EXERCISE DIRECTIONS:
All of the data below is to be copied again without changes.

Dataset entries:
··········
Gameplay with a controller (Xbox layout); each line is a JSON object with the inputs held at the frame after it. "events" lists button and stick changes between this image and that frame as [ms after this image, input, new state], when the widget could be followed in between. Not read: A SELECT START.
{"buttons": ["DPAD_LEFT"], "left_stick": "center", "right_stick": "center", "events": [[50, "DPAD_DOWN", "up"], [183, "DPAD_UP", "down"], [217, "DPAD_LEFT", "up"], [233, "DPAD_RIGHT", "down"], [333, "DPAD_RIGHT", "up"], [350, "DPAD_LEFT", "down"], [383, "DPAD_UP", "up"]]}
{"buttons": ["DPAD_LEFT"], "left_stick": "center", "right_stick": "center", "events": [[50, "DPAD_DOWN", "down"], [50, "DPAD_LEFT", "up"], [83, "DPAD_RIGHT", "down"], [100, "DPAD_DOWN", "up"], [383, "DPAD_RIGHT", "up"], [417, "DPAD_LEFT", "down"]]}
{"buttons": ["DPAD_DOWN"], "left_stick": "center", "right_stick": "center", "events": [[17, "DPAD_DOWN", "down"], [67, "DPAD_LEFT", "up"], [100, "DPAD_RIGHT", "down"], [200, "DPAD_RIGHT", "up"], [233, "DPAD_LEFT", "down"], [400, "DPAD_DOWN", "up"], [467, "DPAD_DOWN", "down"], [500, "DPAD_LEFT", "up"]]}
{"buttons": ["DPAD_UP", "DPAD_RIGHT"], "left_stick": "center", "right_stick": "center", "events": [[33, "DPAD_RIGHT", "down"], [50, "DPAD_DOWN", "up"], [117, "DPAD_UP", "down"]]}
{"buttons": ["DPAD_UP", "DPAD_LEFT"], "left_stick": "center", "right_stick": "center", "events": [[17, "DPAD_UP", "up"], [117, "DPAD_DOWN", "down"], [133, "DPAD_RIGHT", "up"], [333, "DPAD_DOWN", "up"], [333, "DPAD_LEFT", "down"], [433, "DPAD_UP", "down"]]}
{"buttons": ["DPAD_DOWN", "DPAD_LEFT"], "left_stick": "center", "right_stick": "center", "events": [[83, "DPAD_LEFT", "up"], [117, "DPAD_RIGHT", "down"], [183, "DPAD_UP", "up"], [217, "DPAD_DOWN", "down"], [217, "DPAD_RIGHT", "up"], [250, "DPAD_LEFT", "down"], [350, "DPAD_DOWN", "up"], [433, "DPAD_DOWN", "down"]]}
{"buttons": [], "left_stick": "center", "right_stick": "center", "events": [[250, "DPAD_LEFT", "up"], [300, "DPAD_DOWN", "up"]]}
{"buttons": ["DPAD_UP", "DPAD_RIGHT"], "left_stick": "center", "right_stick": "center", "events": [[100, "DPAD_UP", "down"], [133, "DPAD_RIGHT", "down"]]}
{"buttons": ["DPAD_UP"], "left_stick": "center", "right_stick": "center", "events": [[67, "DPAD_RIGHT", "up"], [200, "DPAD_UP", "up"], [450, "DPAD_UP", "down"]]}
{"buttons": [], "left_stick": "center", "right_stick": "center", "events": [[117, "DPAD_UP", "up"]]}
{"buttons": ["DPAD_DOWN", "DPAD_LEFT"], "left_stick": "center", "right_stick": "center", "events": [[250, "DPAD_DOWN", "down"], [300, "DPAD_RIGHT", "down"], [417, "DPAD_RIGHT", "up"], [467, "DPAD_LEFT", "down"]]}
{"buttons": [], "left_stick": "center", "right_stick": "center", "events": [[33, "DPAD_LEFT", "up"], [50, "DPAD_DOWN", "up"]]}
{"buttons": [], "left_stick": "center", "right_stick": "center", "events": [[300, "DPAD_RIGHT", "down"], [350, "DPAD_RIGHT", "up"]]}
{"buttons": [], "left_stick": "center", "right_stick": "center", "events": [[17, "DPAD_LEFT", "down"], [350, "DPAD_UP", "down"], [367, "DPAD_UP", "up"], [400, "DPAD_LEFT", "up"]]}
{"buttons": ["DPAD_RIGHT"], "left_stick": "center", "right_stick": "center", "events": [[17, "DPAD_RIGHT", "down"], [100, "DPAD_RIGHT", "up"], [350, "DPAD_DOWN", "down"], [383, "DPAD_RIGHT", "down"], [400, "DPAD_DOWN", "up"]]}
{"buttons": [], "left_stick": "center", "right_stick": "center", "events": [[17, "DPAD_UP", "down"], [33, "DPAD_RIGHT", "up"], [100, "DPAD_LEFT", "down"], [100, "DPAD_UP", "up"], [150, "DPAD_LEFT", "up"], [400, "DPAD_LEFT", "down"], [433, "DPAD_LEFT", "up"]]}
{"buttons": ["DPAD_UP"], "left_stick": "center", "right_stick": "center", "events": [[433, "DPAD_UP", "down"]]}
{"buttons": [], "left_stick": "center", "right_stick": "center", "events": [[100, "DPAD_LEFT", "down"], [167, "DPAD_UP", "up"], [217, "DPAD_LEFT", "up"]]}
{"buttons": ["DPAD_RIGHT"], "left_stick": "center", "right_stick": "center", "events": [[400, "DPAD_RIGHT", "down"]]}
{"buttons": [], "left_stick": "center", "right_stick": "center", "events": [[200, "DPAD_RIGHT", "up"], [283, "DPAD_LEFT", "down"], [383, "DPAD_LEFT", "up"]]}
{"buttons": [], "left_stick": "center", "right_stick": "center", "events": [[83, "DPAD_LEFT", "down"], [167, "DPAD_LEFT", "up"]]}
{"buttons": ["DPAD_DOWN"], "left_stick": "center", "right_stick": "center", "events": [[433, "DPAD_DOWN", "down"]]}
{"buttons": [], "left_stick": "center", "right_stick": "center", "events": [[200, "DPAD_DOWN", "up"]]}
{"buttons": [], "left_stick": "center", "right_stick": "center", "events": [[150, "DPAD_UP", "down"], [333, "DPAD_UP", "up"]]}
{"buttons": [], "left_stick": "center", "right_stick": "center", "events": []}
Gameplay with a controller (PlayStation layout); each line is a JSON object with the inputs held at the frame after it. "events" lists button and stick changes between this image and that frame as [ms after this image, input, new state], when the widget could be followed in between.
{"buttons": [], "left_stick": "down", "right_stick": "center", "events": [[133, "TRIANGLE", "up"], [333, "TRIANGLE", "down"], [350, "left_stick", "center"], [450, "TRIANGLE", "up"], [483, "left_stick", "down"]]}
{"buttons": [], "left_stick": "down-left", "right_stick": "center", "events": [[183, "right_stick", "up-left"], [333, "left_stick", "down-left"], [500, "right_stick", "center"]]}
··········
SOLUTION:
Gameplay with a controller (Xbox layout); each line is a JSON object with the inputs held at the frame after it. "events" lists button and stick changes between this image and that frame as [ms after this image, input, new state], when the widget could be followed in between. Not read: A SELECT START.
{"buttons": ["DPAD_LEFT"], "left_stick": "center", "right_stick": "center", "events": [[50, "DPAD_DOWN", "up"], [183, "DPAD_UP", "down"], [217, "DPAD_LEFT", "up"], [233, "DPAD_RIGHT", "down"], [333, "DPAD_RIGHT", "up"], [350, "DPAD_LEFT", "down"], [383, "DPAD_UP", "up"]]}
{"buttons": ["DPAD_LEFT"], "left_stick": "center", "right_stick": "center", "events": [[50, "DPAD_DOWN", "down"], [50, "DPAD_LEFT", "up"], [83, "DPAD_RIGHT", "down"], [100, "DPAD_DOWN", "up"], [383, "DPAD_RIGHT", "up"], [417, "DPAD_LEFT", "down"]]}
{"buttons": ["DPAD_DOWN"], "left_stick": "center", "right_stick": "center", "events": [[17, "DPAD_DOWN", "down"], [67, "DPAD_LEFT", "up"], [100, "DPAD_RIGHT", "down"], [200, "DPAD_RIGHT", "up"], [233, "DPAD_LEFT", "down"], [400, "DPAD_DOWN", "up"], [467, "DPAD_DOWN", "down"], [500, "DPAD_LEFT", "up"]]}
{"buttons": ["DPAD_UP", "DPAD_RIGHT"], "left_stick": "center", "right_stick": "center", "events": [[33, "DPAD_RIGHT", "down"], [50, "DPAD_DOWN", "up"], [117, "DPAD_UP", "down"]]}
{"buttons": ["DPAD_UP", "DPAD_LEFT"], "left_stick": "center", "right_stick": "center", "events": [[17, "DPAD_UP", "up"], [117, "DPAD_DOWN", "down"], [133, "DPAD_RIGHT", "up"], [333, "DPAD_DOWN", "up"], [333, "DPAD_LEFT", "down"], [433, "DPAD_UP", "down"]]}
{"buttons": ["DPAD_DOWN", "DPAD_LEFT"], "left_stick": "center", "right_stick": "center", "events": [[83, "DPAD_LEFT", "up"], [117, "DPAD_RIGHT", "down"], [183, "DPAD_UP", "up"], [217, "DPAD_DOWN", "down"], [217, "DPAD_RIGHT", "up"], [250, "DPAD_LEFT", "down"], [350, "DPAD_DOWN", "up"], [433, "DPAD_DOWN", "down"]]}
{"buttons": [], "left_stick": "center", "right_stick": "center", "events": [[250, "DPAD_LEFT", "up"], [300, "DPAD_DOWN", "up"]]}
{"buttons": ["DPAD_UP", "DPAD_RIGHT"], "left_stick": "center", "right_stick": "center", "events": [[100, "DPAD_UP", "down"], [133, "DPAD_RIGHT", "down"]]}
{"buttons": ["DPAD_UP"], "left_stick": "center", "right_stick": "center", "events": [[67, "DPAD_RIGHT", "up"], [200, "DPAD_UP", "up"], [450, "DPAD_UP", "down"]]}
{"buttons": [], "left_stick": "center", "right_stick": "center", "events": [[117, "DPAD_UP", "up"]]}
{"buttons": ["DPAD_DOWN", "DPAD_LEFT"], "left_stick": "center", "right_stick": "center", "events": [[250, "DPAD_DOWN", "down"], [300, "DPAD_RIGHT", "down"], [417, "DPAD_RIGHT", "up"], [467, "DPAD_LEFT", "down"]]}
{"buttons": [], "left_stick": "center", "right_stick": "center", "events": [[33, "DPAD_LEFT", "up"], [50, "DPAD_DOWN", "up"]]}
{"buttons": [], "left_stick": "center", "right_stick": "center", "events": [[300, "DPAD_RIGHT", "down"], [350, "DPAD_RIGHT", "up"]]}
{"buttons": [], "left_stick": "center", "right_stick": "center", "events": [[17, "DPAD_LEFT", "down"], [350, "DPAD_UP", "down"], [367, "DPAD_UP", "up"], [400, "DPAD_LEFT", "up"]]}
{"buttons": ["DPAD_RIGHT"], "left_stick": "center", "right_stick": "center", "events": [[17, "DPAD_RIGHT", "down"], [100, "DPAD_RIGHT", "up"], [350, "DPAD_DOWN", "down"], [383, "DPAD_RIGHT", "down"], [400, "DPAD_DOWN", "up"]]}
{"buttons": [], "left_stick": "center", "right_stick": "center", "events": [[17, "DPAD_UP", "down"], [33, "DPAD_RIGHT", "up"], [100, "DPAD_LEFT", "down"], [100, "DPAD_UP", "up"], [150, "DPAD_LEFT", "up"], [400, "DPAD_LEFT", "down"], [433, "DPAD_LEFT", "up"]]}
{"buttons": ["DPAD_UP"], "left_stick": "center", "right_stick": "center", "events": [[433, "DPAD_UP", "down"]]}
{"buttons": [], "left_stick": "center", "right_stick": "center", "events": [[100, "DPAD_LEFT", "down"], [167, "DPAD_UP", "up"], [217, "DPAD_LEFT", "up"]]}
{"buttons": ["DPAD_RIGHT"], "left_stick": "center", "right_stick": "center", "events": [[400, "DPAD_RIGHT", "down"]]}
{"buttons": [], "left_stick": "center", "right_stick": "center", "events": [[200, "DPAD_RIGHT", "up"], [283, "DPAD_LEFT", "down"], [383, "DPAD_LEFT", "up"]]}
{"buttons": [], "left_stick": "center", "right_stick": "center", "events": [[83, "DPAD_LEFT", "down"], [167, "DPAD_LEFT", "up"]]}
{"buttons": ["DPAD_DOWN"], "left_stick": "center", "right_stick": "center", "events": [[433, "DPAD_DOWN", "down"]]}
{"buttons": [], "left_stick": "center", "right_stick": "center", "events": [[200, "DPAD_DOWN", "up"]]}
{"buttons": [], "left_stick": "center", "right_stick": "center", "events": [[150, "DPAD_UP", "down"], [333, "DPAD_UP", "up"]]}
{"buttons": [], "left_stick": "center", "right_stick": "center", "events": []}
Gameplay with a controller (PlayStation layout); each line is a JSON object with the inputs held at the frame after it. "events" lists button and stick changes between this image and that frame as [ms after this image, input, new state], when the widget could be followed in between.
{"buttons": [], "left_stick": "down", "right_stick": "center", "events": [[133, "TRIANGLE", "up"], [333, "TRIANGLE", "down"], [350, "left_stick", "center"], [450, "TRIANGLE", "up"], [483, "left_stick", "down"]]}
{"buttons": [], "left_stick": "down-left", "right_stick": "center", "events": [[183, "right_stick", "up-left"], [333, "left_stick", "down-left"], [500, "right_stick", "center"]]}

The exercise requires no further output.